Google’s Ice Cream Sandwich plus Samsung’s proprietary Touch Whiz skin provides a clean interface and allows for smooth scrolling between screens with no noticeable lag. Although I would prefer that Samsung and other phone and tablet makers avoid putting their own skins on top of Android, the current version of Touch Whiz isn’t overly intrusive.
Samsung loads up the new Tab with a number of its own apps including a media hub, music hub and game hub. There is also a Samsung Apps icon that takes you to the company’s own app store.
Tab 2′s keyboard has numeric keys above alphabetic keyboard
This may be a small thing, but I really appreciate that the standard on-screen keyboard that pops up on the device has a row of number keys above the standard alphabetic keys just as on a traditional PC keyboard. I really appreciated not having to press a special key to bring up the number keys, especially when entering my passwords which, for security reasons, typically have numbers in them.
The bundled apps that come with the Galaxy Tab 2 help position it as mostly a consumer device. But the nice thing about Android tablets is that they are extensible and just as iPads are finding their way into the enterprise, it’s certainly possible to use this device for business tasks such as email, web access, sales presentations, as a quick reference tool or for any business related Android apps that work well on a seven inch screen. Just to see if it could be done, I paired the Tab 2 via Bluetooth with an Apple wireless keyboard and did some typing, but even with a keyboard, it’s hard to imagine using the Tab, with its small screen, as a laptop replacement.

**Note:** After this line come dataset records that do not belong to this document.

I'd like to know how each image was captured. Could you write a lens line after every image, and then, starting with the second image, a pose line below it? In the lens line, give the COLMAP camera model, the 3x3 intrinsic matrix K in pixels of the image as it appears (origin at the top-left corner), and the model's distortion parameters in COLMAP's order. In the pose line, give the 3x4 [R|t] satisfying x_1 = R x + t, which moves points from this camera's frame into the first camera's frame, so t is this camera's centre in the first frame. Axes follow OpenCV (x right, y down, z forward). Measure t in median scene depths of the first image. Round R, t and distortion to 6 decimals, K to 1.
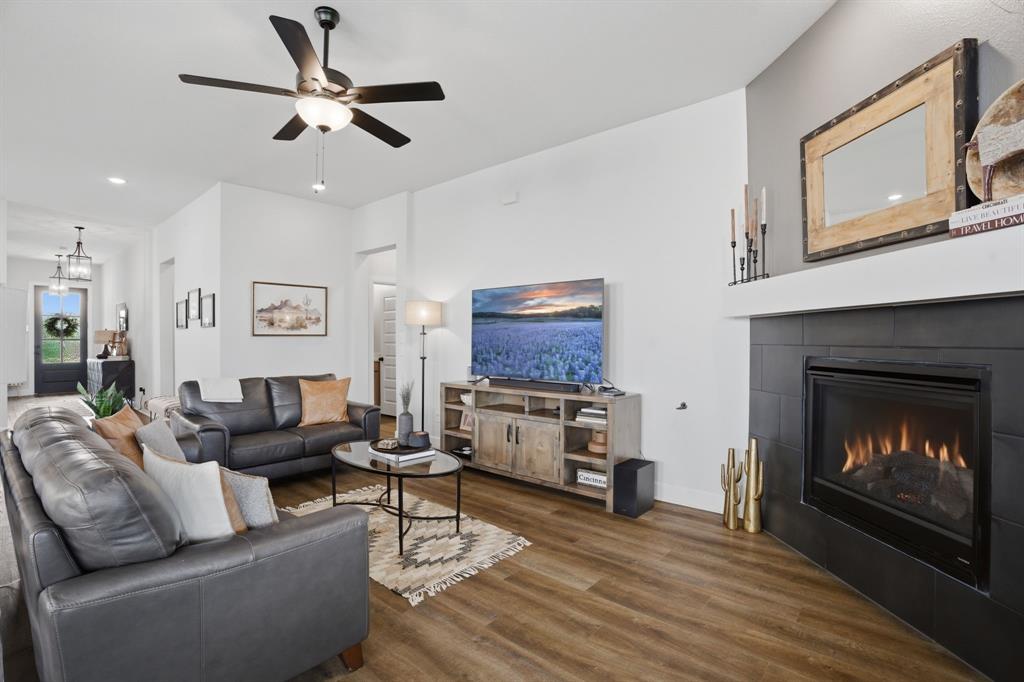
lens RADIAL K [[472.1, 0, 514.5], [0, 472.1, 342.8], [0, 0, 1]] dist [-0.074442, 0.026112]
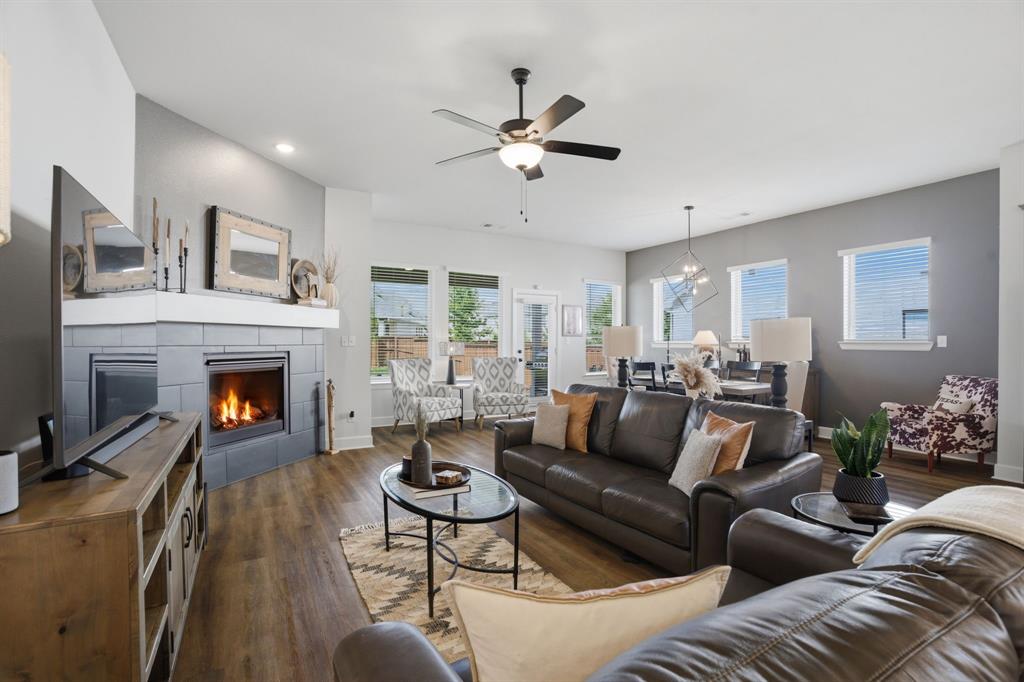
lens RADIAL K [[472.1, 0, 514.5], [0, 472.1, 342.8], [0, 0, 1]] dist [-0.074442, 0.026112]
pose [[-0.944643, -0.003080, 0.328087, -0.490722], [-0.002117, 0.999992, 0.003294, -0.005920], [-0.328094, 0.002417, -0.944642, 1.327919]]
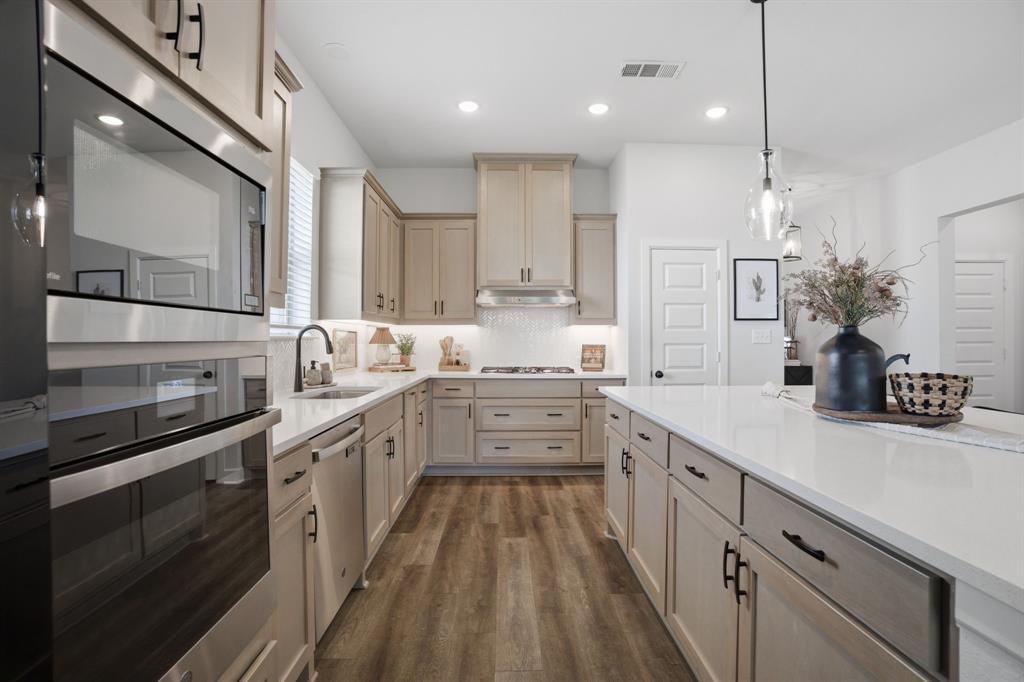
lens RADIAL K [[472.1, 0, 514.5], [0, 472.1, 342.8], [0, 0, 1]] dist [-0.074442, 0.026112]
pose [[0.670696, 0.002906, -0.741726, -1.231035], [-0.001424, 0.999996, 0.002631, -0.000568], [0.741731, -0.000708, 0.670698, 0.247570]]
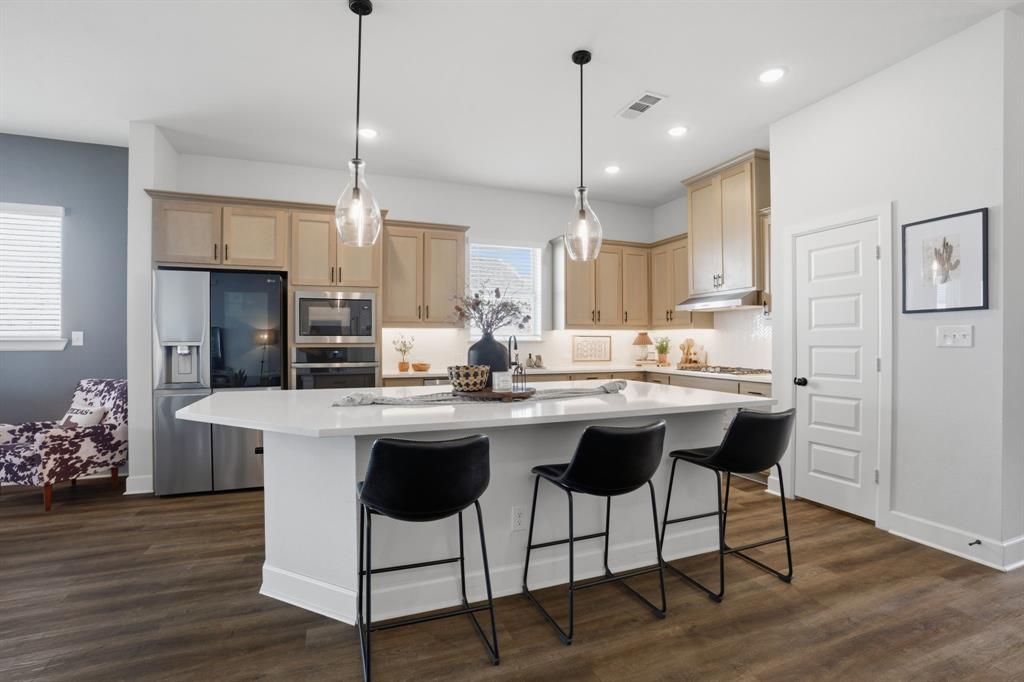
lens RADIAL K [[472.1, 0, 514.5], [0, 472.1, 342.8], [0, 0, 1]] dist [-0.074442, 0.026112]
pose [[-0.466839, 0.000780, -0.884342, -0.756088], [-0.002156, 0.999996, 0.002020, -0.002845], [0.884340, 0.002850, -0.466835, 1.114738]]
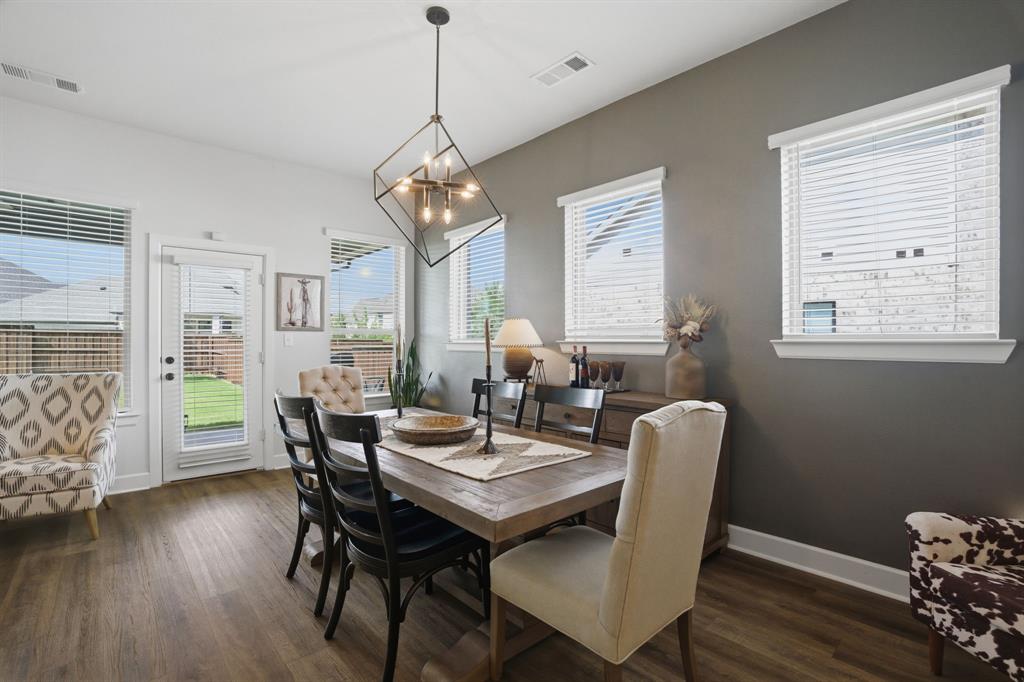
lens RADIAL K [[472.1, 0, 514.5], [0, 472.1, 342.8], [0, 0, 1]] dist [-0.074442, 0.026112]
pose [[-0.992904, -0.002070, 0.118901, -0.705164], [-0.001533, 0.999988, 0.004610, -0.005327], [-0.118909, 0.004395, -0.992895, 0.302509]]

How a device feels in your hand and performs is a lot more important than its technical specs and, when it comes to the user experience, Samsung gets high marks. Its smooth physical design, small and light weight form factor and up-to-date software and operating system come together to make the Tab 2 an excellent choice for budget-minded tablet buyers or those who simply want a portable media consumption device.